I smile. “Oh, no, Doctor, I have different plans for you. I want you to eat my pussy while you pull on your peter like the naughty boy you are. Isn’t that right, Doctor? All this talk of scientific research when really you just want to see ladies play with themselves so that you can watch the video later in your office and get off. The truth is, Doctor, you are nothing more than a dirty little masturbator.”

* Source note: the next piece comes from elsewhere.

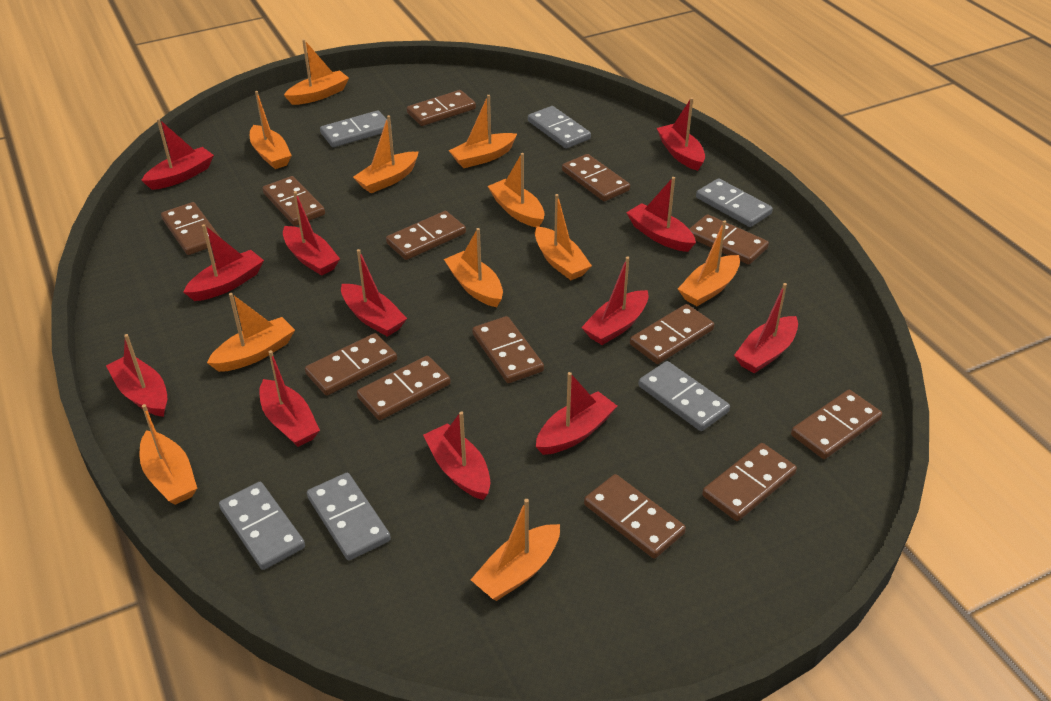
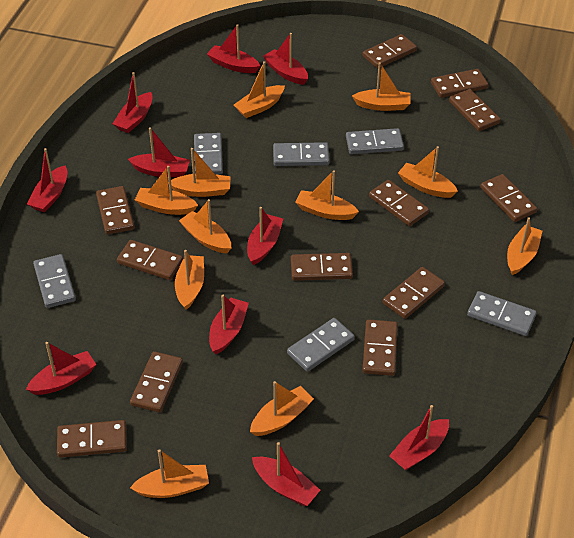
brown domino: 13 -> 12
red boat: 12 -> 10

He can’t really answer because he’s already buried his face in my muff, his nose poking out over my fur. He is doing a good job, though, very professional. His tongue makes little figure eights on my clit, so that I’m squirming and squealing like some kind of crazed animal. And of course his hand is down between his legs jerking off his own tool, and that’s when I come, thinking about him on his knees doing exactly as I’ve commanded. Or sometimes I wait a little for my satisfaction, until after he’s come. I like to watch him wiping himself with his handkerchief and mopping the puddle of his own spunk from the floor....
Dr. Roberta Chasm Comments:
I’m Dr. Roberta Chasm, and I specialize in making sweeping generalizations about people’s inner lives without really knowing what I’m talking about. Today I’m going to analyze the sexual fantasy of a certain “Jessica,” a “part-time reference librarian” from “Pittsburgh, PA.”

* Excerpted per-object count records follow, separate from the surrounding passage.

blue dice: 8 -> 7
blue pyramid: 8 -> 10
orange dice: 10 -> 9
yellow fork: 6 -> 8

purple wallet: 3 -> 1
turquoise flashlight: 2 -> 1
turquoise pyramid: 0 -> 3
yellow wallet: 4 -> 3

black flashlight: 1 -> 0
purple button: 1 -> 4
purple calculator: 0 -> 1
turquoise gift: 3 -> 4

To begin with, I think Jessica should think about getting a full-time job at the library. She clearly has way too much time on her hands, if you get my drift. I also suspect this woman has had some bad experiences with the medical profession and/or professors. The degradation of the sex researcher at the climax of her story reveals a deep-seated resentment of authority—although in the interest of full disclosure, I myself wouldn’t mind seeing a few of my more arrogant colleagues on their knees mopping their jiz off the floor with their hankies.
Now, the unremitting exhibitionism Jessica relates in the fantasy also raises a red flag for me. Her desperation to reveal her sexual experiences to the doctor, first in the interview and then on film, borders on the pathological. There is some concern that if these urges increase, the subject may find herself caught up in the dangerous amateur porn market. If she begins selling videos of herself acting out this fantasy, it could potentially damage her marriage as well as encroach on my market for therapist-approved DVDs of real women and couples which can be purchased at: http://www.yesyouareasickpervert.com.
However, in spite of these glaring revelations of her own complexes, Jessica’s fantasy has some redeeming elements. It is encouraging that in spite of her mousy behavior at the beginning of this scene (which no doubt reflects a general spinelessness in her real life), she gradually claims her own power, reversing the patient-doctor dynamic through the self-actualizing seduction of the two younger men. In this way, Jessica’s tale transcends boundaries of gender, age, and class to result in an uplifting female empowerment experience.
Because of this, I recommend that Jessica continue to enjoy this fantasy, although she should consider limiting the amount of time she actually spends engaged in self-abuse. And if she is looking for some healthier ideas as a replacement, I suggest she consult my new book Sexual Fantasies Can Make You Rich. I’m happy to say it’s selling quite well!